StockMarketWire.com - Seeing Machines has reversed to an H1 pretax loss of A$14.1m, from a year-earlier profit of A$11.3m, with revenue coming in materially lower as the company moved to a royalty arrangement with Caterpillar, from a direct-to-market model.

This shift allowed Seeing Machines to refocus its efforts toward the Automotive, Fleet, Aviation and Rail markets and technologies.

Revenue was A$3.6m, from A$29.3m.

CEO Ken Kroeger said Seeing Machines continued to grow its business in the Automotive, Fleet, Aviation, Mining and Rail markets and technologies with strong support from shareholders.

"Revenue in our Fleet business has more than doubled, with long-term contracted business and a stronger pipeline developed across a number of regions and channels worldwide," he said.

"The nature of the revenue is also evolving from one-off hardware sales to a longer-term predictable subscription based revenue stream."

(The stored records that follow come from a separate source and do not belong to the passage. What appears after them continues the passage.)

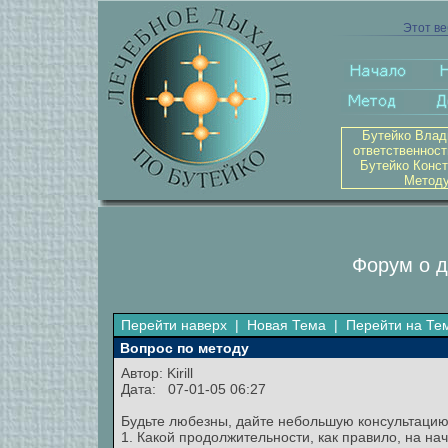
Этот ве
Бутейко Влад
ответственност
Бутейко Конст
Методу
Форум о д
Перейти наверх
|
Новая Тема
|
Перейти на Те
Вопрос по методу
Автор:
Kirill
Дата: 07-01-05 06:27
Будьте любезны, дайте небольшую консультацию
1. Какой продолжительности, как правило, на на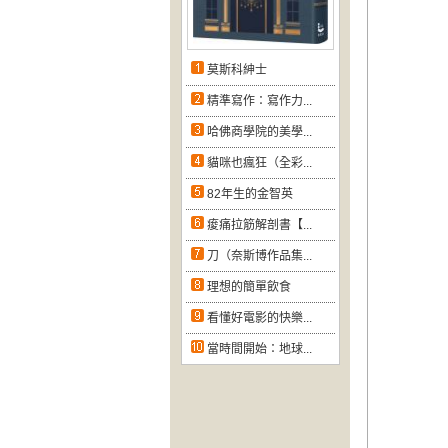
莫斯科紳士
精準寫作：寫作力...
哈佛商學院的美學...
貓咪也瘋狂（全彩...
82年生的金智英
痠痛拉筋解剖書【...
刀（奈斯博作品集...
理想的簡單飲食
看懂好電影的快樂...
當時間開始：地球...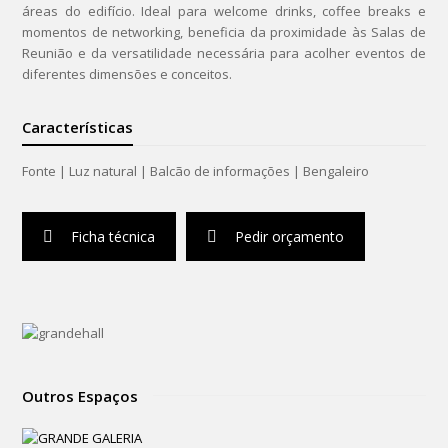
áreas do edifício. Ideal para welcome drinks, coffee breaks e
momentos de networking, beneficia da proximidade às Salas de
Reunião e da versatilidade necessária para acolher eventos de
diferentes dimensões e conceitos.
Características
Fonte | Luz natural | Balcão de informações | Bengaleiro
Ficha técnica
Pedir orçamento
Outros Espaços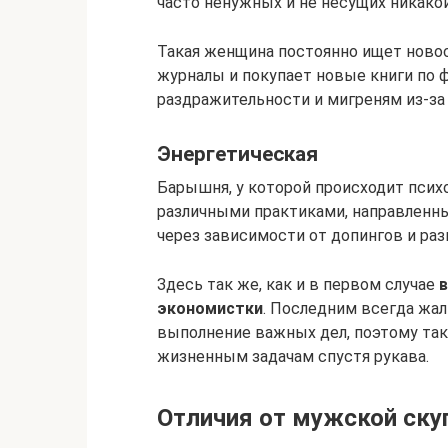
часто ненужных и не несущих никако
Такая женщина постоянно ищет новос
журналы и покупает новые книги по ф
раздражительности и мигреням из-за
Энергетическая
Барышня, у которой происходит псих
различными практиками, направленны
через зависимости от допингов и раз
Здесь так же, как и в первом случае
в
экономистки
. Последним всегда жал
выполнение важных дел, поэтому так
жизненным задачам спустя рукава.
Отличия от мужской ску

He said Seeing Machines' progress on the development of the Fovio vision processor and SiP platform would not only enable scalability within the Automotive business, but would also be leveraged across most of Seeing Machines' segments and broader artificial intelligence applications.

"Retaining Automotive within Seeing Machines is already benefiting the broader business and our progress with automotive OEM opportunities is very pleasing," added Kroeger in a statement.

"The recent announcement that Intel Corp will buy Mobileye for US$15 billion indicates the very strong interest in the market for advanced automotive vision technologies."